Though James Madison (the author of the Virginia Plan) favored direct election of the president, he realized that the southern states would have rejected such a system. The reason? Slavery.

That issue had already reared its ugly head at the Convention, resulting in the now notorious [and hard to comprehend] Three-Fifth’s Compromise, which counted each slave as three-fifths of a person for determining population size. But that compromise (which concerned proportional representation in the legislature) did not affect the popular vote because slaves could not vote. Thus the North could elect a president without appealing to the interests of the South. (This  actually occurred when Abraham Lincoln was elected without winning a Southern state, which clearly helped contributed to the start of the Civil War.)

The Electoral College emerged as a compromise: states would gain more power as a function of population, but no state would be powerless in the election of a president.

The Electoral College has been subject to both intense criticism and rigorous defense over the years. In “Federalist 39”, Madison argues that the Electoral College is rooted in a fundamental philosophy of our government: that both states and individuals have legitimate interests and a claim to representation in the federal government.

More modern arguments are often practical. For example, it is clear that the Electoral College makes recounts possible and easier by focusing on individual states.

Despite its virtues, the College gives certain voters in small states disproportionate power. Under a purely mathematical interpretation, a vote in Wyoming is worth 3.6 times as much as a vote in California. Through a geographical lens, it favors voters in “swing states”, whose concerns become disproportionately important. In a suffragist analysis, the College essentially disenfranchises millions of voters: Texan Democrats, New York Republicans, and the 52.4% of Michigan voters who did not support Donald Trump all have legitimate reason to believe their votes effectively did not count.

However, a belief in the absolute value of majority rule is historically not correct. Neither democracy nor republic has been the norm for much of history. Aristocracy and monarchy, in various forms, have been far more common and persistent. And, that is to say nothing of empires, which are ruled—almost by definition—by ethnic or cultural minorities.

But America is not an aristocracy or monarchy, nor has it ever been an empire in the Roman or even British sense.
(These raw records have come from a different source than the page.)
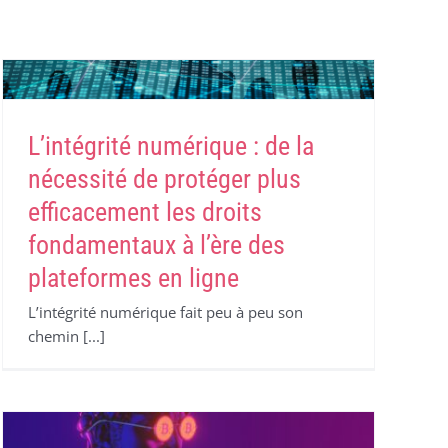
L’intégrité numérique : de la
nécessité de protéger plus
efficacement les droits
fondamentaux à l’ère des
plateformes en ligne
L’intégrité numérique fait peu à peu son
chemin [...]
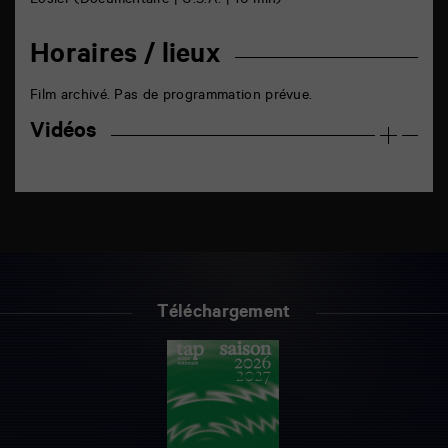
Losier (Documentaire | U.S.A. | 10 min)
Horaires / lieux
Film archivé. Pas de programmation prévue.
Vidéos
Téléchargement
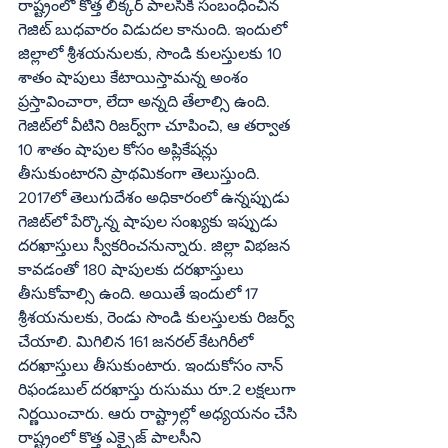
రాష్ట్రంలో కొత్త లిక్కర్‌ పాలసీకి సంబంధించిన 
గెజిట్‌ బుధవారం విడుదల కానుంది. ఇందులో 
జిల్లాలో శ్రీశయనులకు, సొండి కులస్తులకు 10 
శాతం షాపులు కేటాయిస్తామన్న అంశం 
ప్రస్తావించారా, లేదా అన్నది తేలాల్సి ఉంది. 
గెజిట్‌లో వీటిని రిజర్వ్‌గా చూపించి, ఆ తర్వాత 
10 శాతం షాపుల కోసం అప్లికేషన్లు 
తీసుకుంటారని ప్రాథమికంగా తెలుస్తుంది. 
2017లో తెలుగుదేశం అధికారంలో ఉన్నప్పుడు 
గెజిట్‌లో పేర్కొన్న షాపుల సంఖ్యకు ఇప్పుడు 
దరఖాస్తులు స్వీకరించనున్నారు. జిల్లా విభజన 
కావడంతో 180 షాపులకు దరఖాస్తులు 
తీసుకోవాల్సి ఉంది. అయితే ఇందులో 17 
శ్రీశయనులకు, రెండు సొండి కులస్తులకు రిజర్వ్‌ 
చేయాలి. మిగిలిన 161 జనరల్‌ కేటగిరీలో 
దరఖాస్తులు తీసుకుంటారు. ఇందుకోసం నాన్‌ 
రిఫండబుల్‌ దరఖాస్తు రుసుము రూ.2 లక్షలుగా 
నిర్ణయించారు. ఆరు రాష్ట్రాల్లో అధ్యయనం చేసి 
రాష్ట్రంలో కొత్త ఎక్సైజ్‌ పాలసీని 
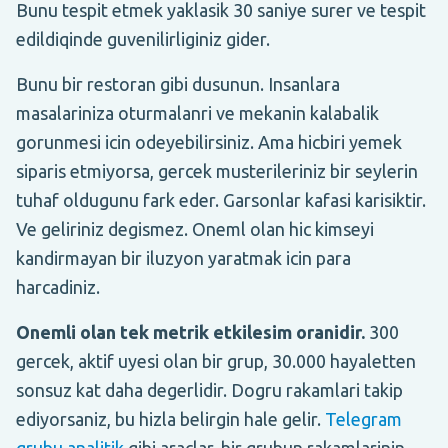
Bunu tespit etmek yaklasik 30 saniye surer ve tespit
edildiqinde guvenilirliginiz gider.
Bunu bir restoran gibi dusunun. Insanlara
masalariniza oturmalanri ve mekanin kalabalik
gorunmesi icin odeyebilirsiniz. Ama hicbiri yemek
siparis etmiyorsa, gercek musterileriniz bir seylerin
tuhaf oldugunu fark eder. Garsonlar kafasi karisiktir.
Ve geliriniz degismez. Oneml olan hic kimseyi
kandirmayan bir iluzyon yaratmak icin para
harcadiniz.
Onemli olan tek metrik etkilesim oranidir.
300
gercek, aktif uyesi olan bir grup, 30.000 hayaletten
sonsuz kat daha degerlidir. Dogru rakamlari takip
ediyorsaniz, bu hizla belirgin hale gelir.
Telegram
grubu analitik
gibi araclar, bir grubun rakamlarinin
So how can we now manage to deal with a president elect who lost the popular vote by quite a wide margin?

If Trump’s victory were simply an anomaly, we could accept it as a quirk of the system and move on, but it is not. Only five presidents had been elected without winning the popular vote, but two (Trump and the second Bush) were elected in the last sixteen years. Such current results suggest that the Electoral College no longer aligns with our more basic principle of majority rule.

The most straightforward way to guarantee majority rule would be to amend the Constitution to abolish the Electoral College in favor of the popular vote for President. Barring another Constitutional Convention, an amendment to the Constitution requires a two-thirds vote in both the Senate and House of Representatives. Barring massive changes to the demographics and attitudes of the country, this looks to be virtually impossible given the disproportionate power held in both the Senate and Electoral College by less populous states.

Another way, which to my knowledge has never been formerly advanced, would be to have a run-off when a candidate wins the Electoral College without winning the overall popular vote. A runoff eliminates all but the top two candidates so that the winner inevitably must end up with a majority.

While there would be a brief period of uncertainty to make time for the run off, that is surely a better situation than electing a president without majority popular support, and the use of runoff systems in other countries has rarely caused problems and is very commonly used. Our country’s current public divide is likely a result, at least in part, of a vocal segment of the population feeling that Washington failed to hear them. Now sadly, a significant number of voters has clear evidence that their voices were simply ignored.

That cannot be good for the future of our nation.